Of course, nothing good in life comes easy – especially long distance travel. South African Airways calls the journeys from Atlanta and New York to Cape Town "the longest flights in the world." West coast travelers really should break the long journey (31 hours from San Diego to Cape Town) by staying at a JFK airport hotel the first night out (such as the Courtyard by Marriott). Even with this travel break -- which at the Courtyard includes AAA discounted rates, complimentary morning coffee, and free internet access and JFK airport shuttle -- travelers still face a punishing distance the next day that can't be avoided to reach the tip of Africa.

The affluent may opt for South African Airways business class with the increased room and the new reclining seats that allow better overnight sleeping arrangements, both coming and going. In addition, business class in the Boeing 747 has improved interiors, with individual screens offering a variety of movies and computer laptop electrical plug outlets. We’ve been bumped up to Business Class twice with South African Airways. It claims it’s maturing into a well-equipped organization but it sure has room to improve. The first time was the heaven you’d expect from anything better than economy. The second time, however, nothing was working well on the plane including the flight attendants: a ground staff attendant stopped us on entry to the plane to confiscate a carry on because it “looked too heavy” (SAA has an inflexible policy that your carryon must weigh less than 7 kg or 15 lbs).
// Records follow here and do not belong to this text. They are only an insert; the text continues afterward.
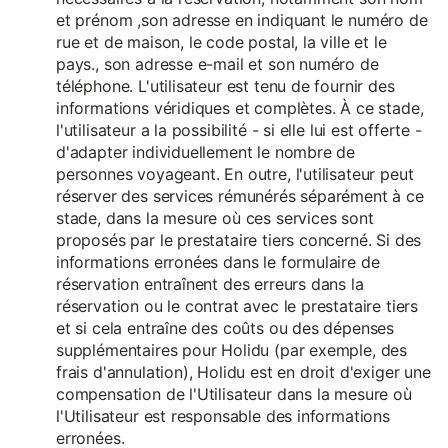
et prénom ,son adresse en indiquant le numéro de
rue et de maison, le code postal, la ville et le
pays., son adresse e-mail et son numéro de
téléphone. L'utilisateur est tenu de fournir des
informations véridiques et complètes. À ce stade,
l'utilisateur a la possibilité - si elle lui est offerte -
d'adapter individuellement le nombre de
personnes voyageant. En outre, l'utilisateur peut
réserver des services rémunérés séparément à ce
stade, dans la mesure où ces services sont
proposés par le prestataire tiers concerné. Si des
informations erronées dans le formulaire de
réservation entraînent des erreurs dans la
réservation ou le contrat avec le prestataire tiers
et si cela entraîne des coûts ou des dépenses
supplémentaires pour Holidu (par exemple, des
frais d'annulation), Holidu est en droit d'exiger une
compensation de l'Utilisateur dans la mesure où
l'Utilisateur est responsable des informations
erronées.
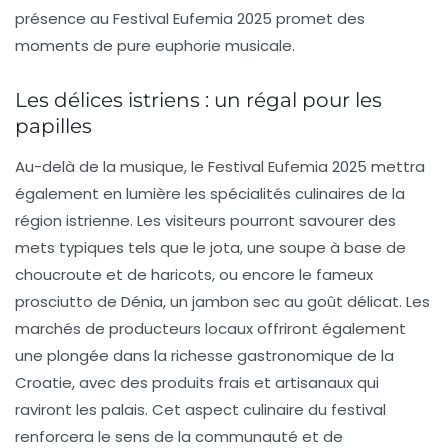
présence au
Festival Eufemia 2025
promet des
moments de pure euphorie musicale.
Les délices istriens : un régal pour les
papilles
Au-delà de la musique, le
Festival Eufemia 2025
mettra
également en lumière les spécialités culinaires de la
région istrienne. Les visiteurs pourront savourer des
mets typiques tels que le
jota
, une soupe à base de
choucroute et de haricots, ou encore le fameux
prosciutto
de Dénia, un jambon sec au goût délicat. Les
marchés de producteurs locaux offriront également
une plongée dans la richesse gastronomique de la
Croatie, avec des produits frais et artisanaux qui
raviront les palais. Cet aspect culinaire du festival
renforcera le sens de la communauté et de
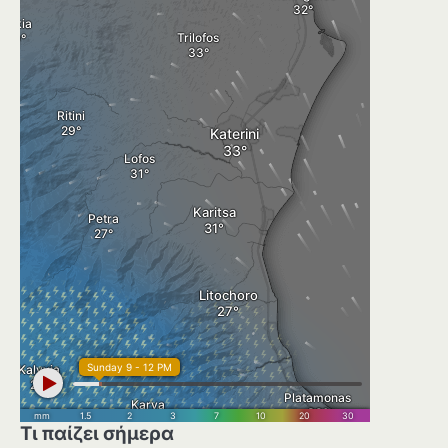
Τι παίζει σήμερα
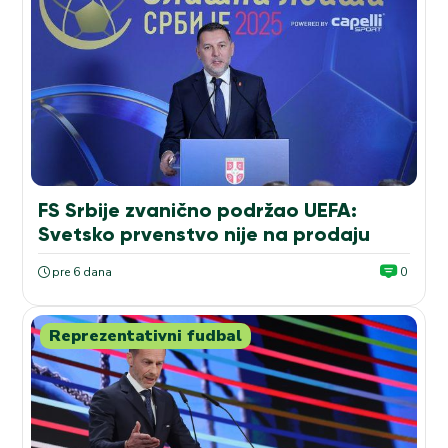
FS Srbije zvanično podržao UEFA:
Svetsko prvenstvo nije na prodaju
pre 6 dana
0
Reprezentativni fudbal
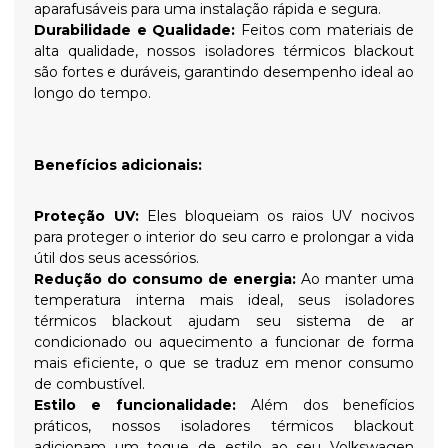
aparafusáveis para uma instalação rápida e segura.
Durabilidade e Qualidade:
Feitos com materiais de
alta qualidade, nossos isoladores térmicos blackout
são fortes e duráveis, garantindo desempenho ideal ao
longo do tempo.
Benefícios adicionais:
Proteção UV:
Eles bloqueiam os raios UV nocivos
para proteger o interior do seu carro e prolongar a vida
útil dos seus acessórios.
Redução do consumo de energia:
Ao manter uma
temperatura interna mais ideal, seus isoladores
térmicos blackout ajudam seu sistema de ar
condicionado ou aquecimento a funcionar de forma
mais eficiente, o que se traduz em menor consumo
de combustível.
Estilo e funcionalidade:
Além dos benefícios
práticos, nossos isoladores térmicos blackout
adicionam um toque de estilo ao seu Volkswagen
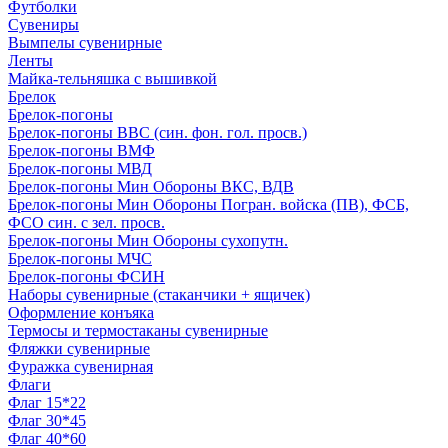
Футболки
Сувениры
Вымпелы сувенирные
Ленты
Майка-тельняшка с вышивкой
Брелок
Брелок-погоны
Брелок-погоны ВВС (син. фон. гол. просв.)
Брелок-погоны ВМФ
Брелок-погоны МВД
Брелок-погоны Мин Обороны ВКС, ВДВ
Брелок-погоны Мин Обороны Погран. войска (ПВ), ФСБ,
ФСО син. с зел. просв.
Брелок-погоны Мин Обороны сухопутн.
Брелок-погоны МЧС
Брелок-погоны ФСИН
Наборы сувенирные (стаканчики + ящичек)
Оформление конъяка
Термосы и термостаканы сувенирные
Фляжки сувенирные
Фуражка сувенирная
Флаги
Флаг 15*22
Флаг 30*45
Флаг 40*60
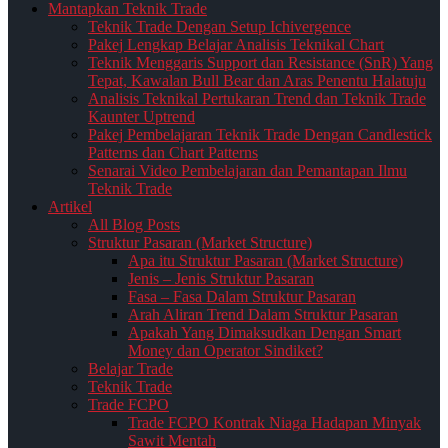
Mantapkan Teknik Trade
Teknik Trade Dengan Setup Ichivergence
Pakej Lengkap Belajar Analisis Teknikal Chart
Teknik Menggaris Support dan Resistance (SnR) Yang
Tepat, Kawalan Bull Bear dan Aras Penentu Halatuju
Analisis Teknikal Pertukaran Trend dan Teknik Trade
Kaunter Uptrend
Pakej Pembelajaran Teknik Trade Dengan Candlestick
Patterns dan Chart Patterns
Senarai Video Pembelajaran dan Pemantapan Ilmu
Teknik Trade
Artikel
All Blog Posts
Struktur Pasaran (Market Structure)
Apa itu Struktur Pasaran (Market Structure)
Jenis – Jenis Struktur Pasaran
Fasa – Fasa Dalam Struktur Pasaran
Arah Aliran Trend Dalam Struktur Pasaran
Apakah Yang Dimaksudkan Dengan Smart
Money dan Operator Sindiket?
Belajar Trade
Teknik Trade
Trade FCPO
Trade FCPO Kontrak Niaga Hadapan Minyak
Sawit Mentah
When asked to confirm with her purser we couldn’t bring in our carryon since business class was only one third occupied, she came back saying she had and the decision was the same. The line behind us became restive so we yielded the bag reluctantly and thoughtlessly and entered the plane with only a camera bag. Our reading material and comfort items were in the confiscated bag; the individual TVs were all inoperable and the plane had no magazines or newspapers so it was a long boring journey. When the purser came by on routine rounds to ask how we were, she was surprised to hear she’d been misquoted. In fact the attendant had not asked her advice. Conclusion: an institution is only as good as its individual members and Robert Louis Stevenson got it wrong when he said, “To travel hopefully is a better thing than to arrive.”